Re: [tip:x86/build] x86, retpolines: Raise limit for generating indirect calls from switch-case

Daniel Borkmann <daniel@xxxxxxxxxxxxx> · Thu, 28 Feb 2019 19:13:03 +0100

On 02/28/2019 07:09 PM, H.J. Lu wrote:
> On Thu, Feb 28, 2019 at 9:58 AM Daniel Borkmann <daniel@xxxxxxxxxxxxx> wrote:
>> On 02/28/2019 05:25 PM, H.J. Lu wrote:
>>> On Thu, Feb 28, 2019 at 8:18 AM Daniel Borkmann <daniel@xxxxxxxxxxxxx> wrote:
>>>> On 02/28/2019 01:53 PM, H.J. Lu wrote:
>>>>> On Thu, Feb 28, 2019 at 3:27 AM David Woodhouse <dwmw2@xxxxxxxxxxxxx> wrote:
>>>>>> On Thu, 2019-02-28 at 03:12 -0800, tip-bot for Daniel Borkmann wrote:
>>>>>>> Commit-ID:  ce02ef06fcf7a399a6276adb83f37373d10cbbe1
>>>>>>> Gitweb:     https://git.kernel.org/tip/ce02ef06fcf7a399a6276adb83f37373d10cbbe1
>>>>>>> Author:     Daniel Borkmann <daniel@xxxxxxxxxxxxx>
>>>>>>> AuthorDate: Thu, 21 Feb 2019 23:19:41 +0100
>>>>>>> Committer:  Thomas Gleixner <tglx@xxxxxxxxxxxxx>
>>>>>>> CommitDate: Thu, 28 Feb 2019 12:10:31 +0100
>>>>>>>
>>>>>>> x86, retpolines: Raise limit for generating indirect calls from switch-case
>>>>>>>
>>>>>>> From networking side, there are numerous attempts to get rid of indirect
>>>>>>> calls in fast-path wherever feasible in order to avoid the cost of
>>>>>>> retpolines, for example, just to name a few:
>>>>>>>
>>>>>>>   * 283c16a2dfd3 ("indirect call wrappers: helpers to speed-up indirect calls of builtin")

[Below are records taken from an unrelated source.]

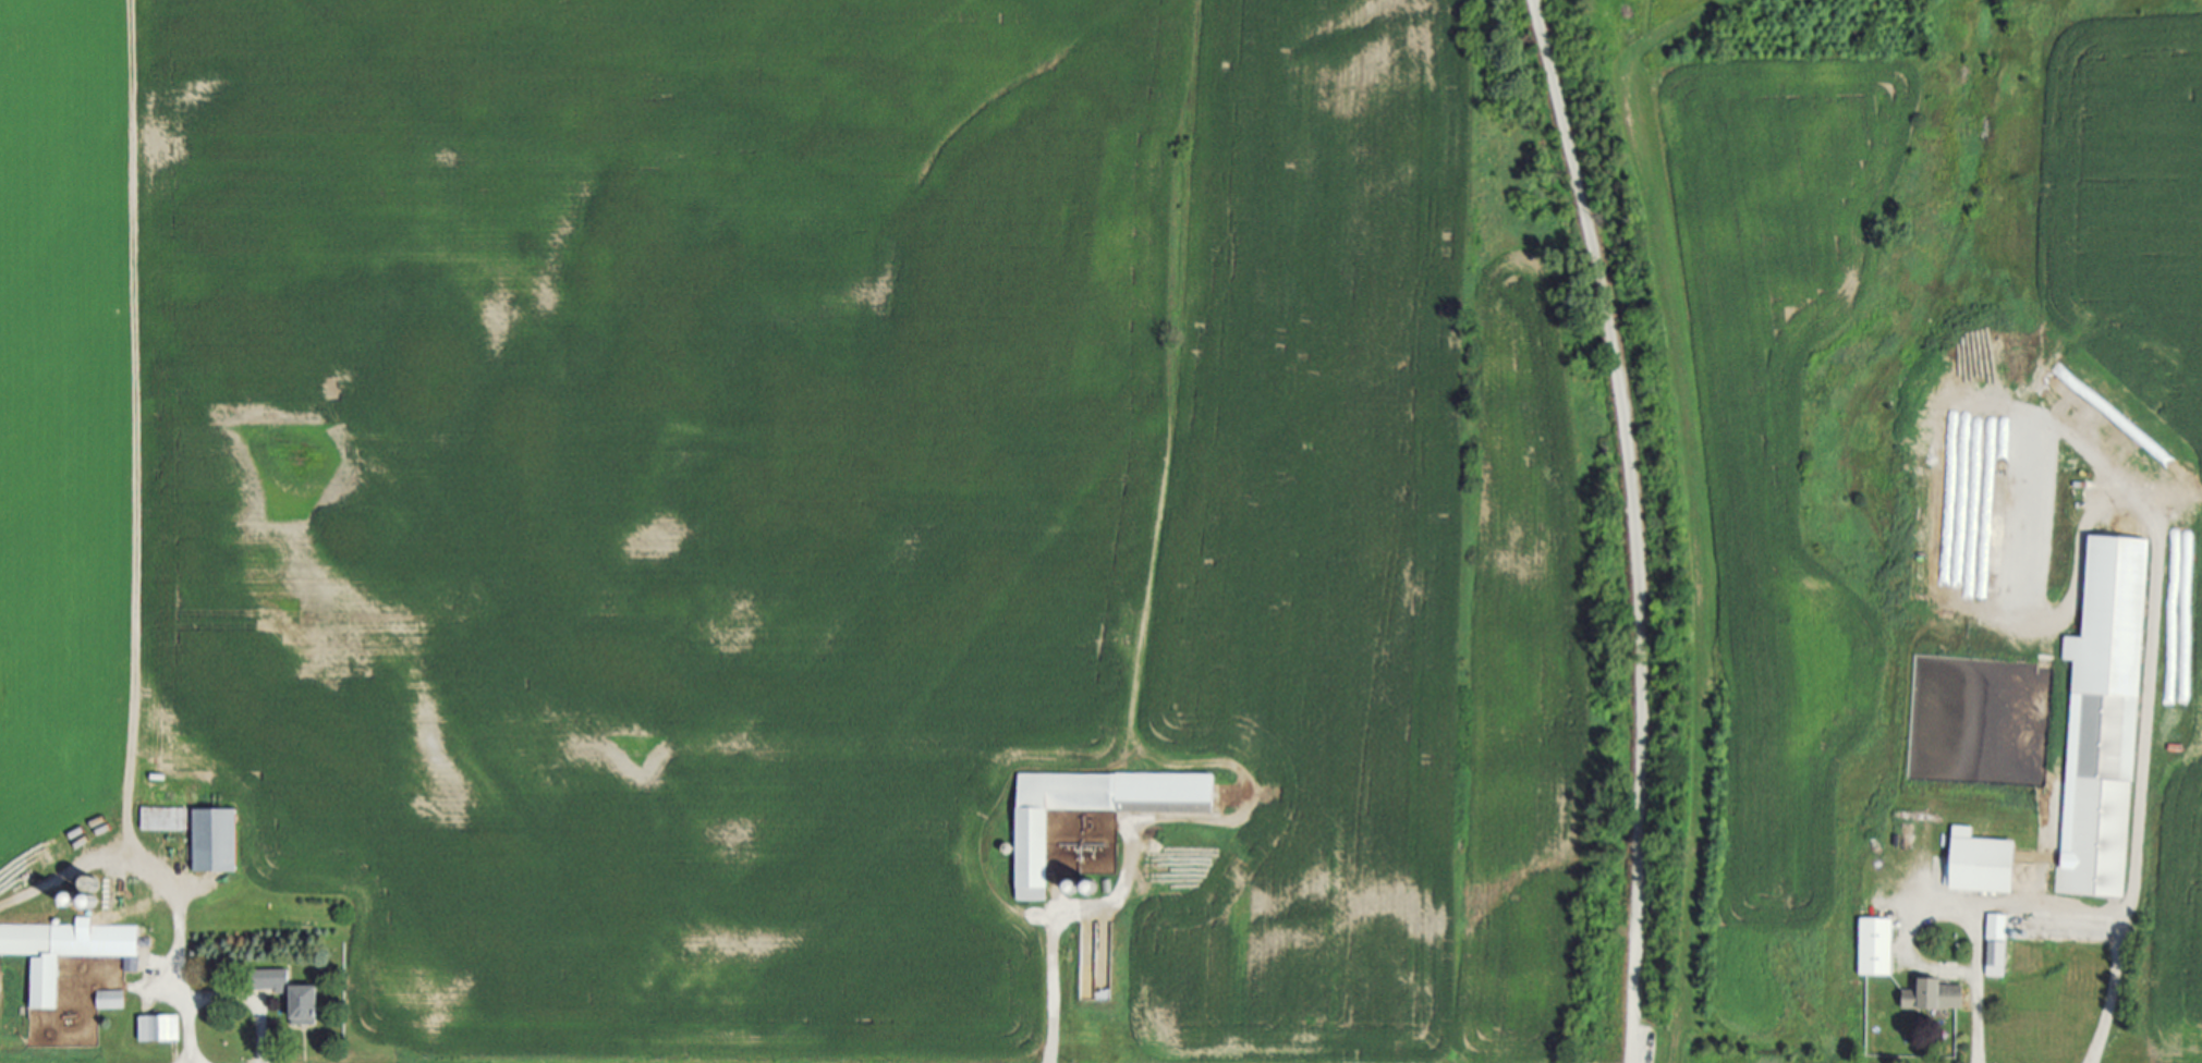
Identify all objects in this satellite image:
road: (1653, 527)
road: (133, 709)
building: (2107, 722)
road: (1936, 758)
building: (166, 819)
building: (219, 841)
building: (1037, 857)
building: (1984, 864)
road: (2033, 906)
building: (1998, 943)
building: (1877, 947)
building: (67, 951)
road: (1975, 984)
road: (1052, 988)
building: (1936, 996)
building: (298, 997)
road: (220, 998)
building: (112, 1000)
building: (161, 1029)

>>>>>>>   * aaa5d90b395a ("net: use indirect call wrappers at GRO network layer")
>>>>>>>   * 028e0a476684 ("net: use indirect call wrappers at GRO transport layer")
>>>>>>>   * 356da6d0cde3 ("dma-mapping: bypass indirect calls for dma-direct")

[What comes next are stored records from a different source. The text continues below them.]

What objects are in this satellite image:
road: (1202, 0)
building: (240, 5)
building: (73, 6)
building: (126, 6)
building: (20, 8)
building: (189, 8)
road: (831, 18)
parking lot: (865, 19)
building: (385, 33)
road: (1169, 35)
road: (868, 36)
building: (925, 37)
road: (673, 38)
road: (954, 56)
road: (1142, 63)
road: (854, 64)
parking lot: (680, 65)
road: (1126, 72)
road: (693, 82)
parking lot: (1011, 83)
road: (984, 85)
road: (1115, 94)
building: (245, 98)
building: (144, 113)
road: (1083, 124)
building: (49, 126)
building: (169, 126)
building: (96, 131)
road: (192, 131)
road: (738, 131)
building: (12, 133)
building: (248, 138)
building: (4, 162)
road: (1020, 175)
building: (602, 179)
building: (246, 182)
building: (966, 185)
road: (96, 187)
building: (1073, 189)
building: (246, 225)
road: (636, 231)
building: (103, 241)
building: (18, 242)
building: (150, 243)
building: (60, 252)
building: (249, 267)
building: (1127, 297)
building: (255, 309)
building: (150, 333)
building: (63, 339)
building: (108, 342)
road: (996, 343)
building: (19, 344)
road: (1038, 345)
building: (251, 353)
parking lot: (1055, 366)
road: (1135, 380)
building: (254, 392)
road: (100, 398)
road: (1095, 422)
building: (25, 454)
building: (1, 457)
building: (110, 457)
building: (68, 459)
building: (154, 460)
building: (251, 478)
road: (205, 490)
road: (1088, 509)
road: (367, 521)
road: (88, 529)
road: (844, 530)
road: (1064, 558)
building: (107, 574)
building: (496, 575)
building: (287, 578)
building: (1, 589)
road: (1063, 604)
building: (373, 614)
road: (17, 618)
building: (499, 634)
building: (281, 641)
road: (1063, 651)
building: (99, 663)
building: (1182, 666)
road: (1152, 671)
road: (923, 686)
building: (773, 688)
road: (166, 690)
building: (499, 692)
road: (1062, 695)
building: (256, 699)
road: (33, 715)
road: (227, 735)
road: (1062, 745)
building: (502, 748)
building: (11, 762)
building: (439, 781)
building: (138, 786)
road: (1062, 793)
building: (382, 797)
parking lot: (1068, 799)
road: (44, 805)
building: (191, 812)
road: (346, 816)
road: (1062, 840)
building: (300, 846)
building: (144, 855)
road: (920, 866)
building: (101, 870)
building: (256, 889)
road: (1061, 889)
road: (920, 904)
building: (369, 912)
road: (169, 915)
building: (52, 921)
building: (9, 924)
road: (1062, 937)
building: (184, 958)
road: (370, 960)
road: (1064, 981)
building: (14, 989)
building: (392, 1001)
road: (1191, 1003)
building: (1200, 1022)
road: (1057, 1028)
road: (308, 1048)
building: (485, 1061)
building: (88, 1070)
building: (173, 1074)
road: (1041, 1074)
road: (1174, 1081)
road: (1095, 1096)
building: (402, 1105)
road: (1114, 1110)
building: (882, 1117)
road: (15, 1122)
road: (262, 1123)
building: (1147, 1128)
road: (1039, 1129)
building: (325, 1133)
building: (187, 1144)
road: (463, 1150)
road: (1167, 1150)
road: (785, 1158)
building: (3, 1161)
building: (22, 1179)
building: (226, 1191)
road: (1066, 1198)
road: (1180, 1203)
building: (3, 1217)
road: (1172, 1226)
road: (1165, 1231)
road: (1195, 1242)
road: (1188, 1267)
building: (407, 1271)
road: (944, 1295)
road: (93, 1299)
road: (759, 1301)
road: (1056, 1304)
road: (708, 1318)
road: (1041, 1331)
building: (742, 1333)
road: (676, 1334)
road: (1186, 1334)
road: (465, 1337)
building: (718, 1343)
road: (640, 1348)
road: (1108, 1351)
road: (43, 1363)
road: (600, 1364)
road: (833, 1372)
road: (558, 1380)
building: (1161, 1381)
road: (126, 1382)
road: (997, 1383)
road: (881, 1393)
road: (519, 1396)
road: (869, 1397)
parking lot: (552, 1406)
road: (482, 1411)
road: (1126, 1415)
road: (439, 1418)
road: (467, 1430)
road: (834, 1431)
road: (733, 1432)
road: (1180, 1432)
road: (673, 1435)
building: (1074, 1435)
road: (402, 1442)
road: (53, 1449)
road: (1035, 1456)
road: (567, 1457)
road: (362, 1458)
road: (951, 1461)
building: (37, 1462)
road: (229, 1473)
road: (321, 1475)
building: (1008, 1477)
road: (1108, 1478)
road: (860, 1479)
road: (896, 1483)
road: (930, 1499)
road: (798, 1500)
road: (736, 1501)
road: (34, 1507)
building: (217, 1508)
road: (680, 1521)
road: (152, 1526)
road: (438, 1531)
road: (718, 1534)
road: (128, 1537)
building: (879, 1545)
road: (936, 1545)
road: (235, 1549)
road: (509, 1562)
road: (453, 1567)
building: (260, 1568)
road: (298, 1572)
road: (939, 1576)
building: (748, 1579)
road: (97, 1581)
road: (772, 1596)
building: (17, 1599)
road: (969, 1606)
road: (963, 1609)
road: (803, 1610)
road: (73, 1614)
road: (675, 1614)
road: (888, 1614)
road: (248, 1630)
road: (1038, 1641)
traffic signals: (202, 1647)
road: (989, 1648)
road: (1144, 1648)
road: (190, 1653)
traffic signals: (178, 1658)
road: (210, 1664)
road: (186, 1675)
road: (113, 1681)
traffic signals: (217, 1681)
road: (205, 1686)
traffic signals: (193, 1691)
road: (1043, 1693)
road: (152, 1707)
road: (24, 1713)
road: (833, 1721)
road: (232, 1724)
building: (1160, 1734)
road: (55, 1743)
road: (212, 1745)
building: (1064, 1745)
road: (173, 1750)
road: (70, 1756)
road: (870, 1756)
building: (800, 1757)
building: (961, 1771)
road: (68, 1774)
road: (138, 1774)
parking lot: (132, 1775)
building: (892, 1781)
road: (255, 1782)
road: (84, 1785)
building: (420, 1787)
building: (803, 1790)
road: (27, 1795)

>>>>>>>   * 09772d92cd5a ("bpf: avoid retpoline for lookup/update/delete calls on maps")
>>>>>>>   * 10870dd89e95 ("netfilter: nf_tables: add direct calls for all builtin expressions")
>>>>>>>   [...]
>>>>>>>
>>>>>>> Recent work on XDP from Björn and Magnus additionally found that manually
>>>>>>> transforming the XDP return code switch statement with more than 5 cases
>>>>>>> into if-else combination would result in a considerable speedup in XDP
>>>>>>> layer due to avoidance of indirect calls in CONFIG_RETPOLINE enabled
>>>>>>> builds.
>>>>>>
>>>>>> +HJL
>>>>>>
>>>>>> This is a GCC bug, surely? It should know how expensive each
>>>>>> instruction is, and choose which to use accordingly. That should be
>>>>>> true even when the indirect branch "instruction" is a retpoline, and
>>>>>> thus enormously expensive.
>>>>>>
>>>>>> I believe this is https://gcc.gnu.org/bugzilla/show_bug.cgi?id=86952 so
>>>>>> please at least reference that bug, and be prepared to turn this hack
>>>>>> off when GCC is fixed.
>>>>>
>>>>> We couldn't find a testcase to show jump table with indirect branch
>>>>> is slower than direct branches.
>>>>
>>>> Ok, I've just checked https://github.com/marxin/microbenchmark/tree/retpoline-table
>>>> with the below on top.
>>>>
>>>>  Makefile | 6 +++---
>>>>  switch.c | 2 +-
>>>>  test.c   | 6 ++++--
>>>>  3 files changed, 8 insertions(+), 6 deletions(-)
>>>>
>>>> diff --git a/Makefile b/Makefile
>>>> index bd83233..ea81520 100644
>>>> --- a/Makefile
>>>> +++ b/Makefile
>>>> @@ -1,16 +1,16 @@
>>>>  CC=gcc
>>>>  CFLAGS=-g -I.
>>>> -CFLAGS+=-O2 -mindirect-branch=thunk
>>>> +CFLAGS+=-O2 -mindirect-branch=thunk-inline -mindirect-branch-register
>>> ^^^^^^^^^^^^^^^^^^^^^^^^^^^^^^^^^^^^^^^^^^^^^^^^^^^^^^^^^^^^^^^
>>>
>>> Does slowdown show up only with -mindirect-branch=thunk-inline?
>>
>> Not really, numbers are in similar range / outcome. Additionally, I also tried
>> on a bit bigger machine (Xeon Gold 5120 this time). First is thunk-inline, second
>> is thunk, and third is w/o raising limit for comparison; first test (from last
>> mail) on that machine:
> 
> Please re-open:
> 
> https://gcc.gnu.org/bugzilla/show_bug.cgi?id=86952
> 
> with new info.

Yeah will do, thanks!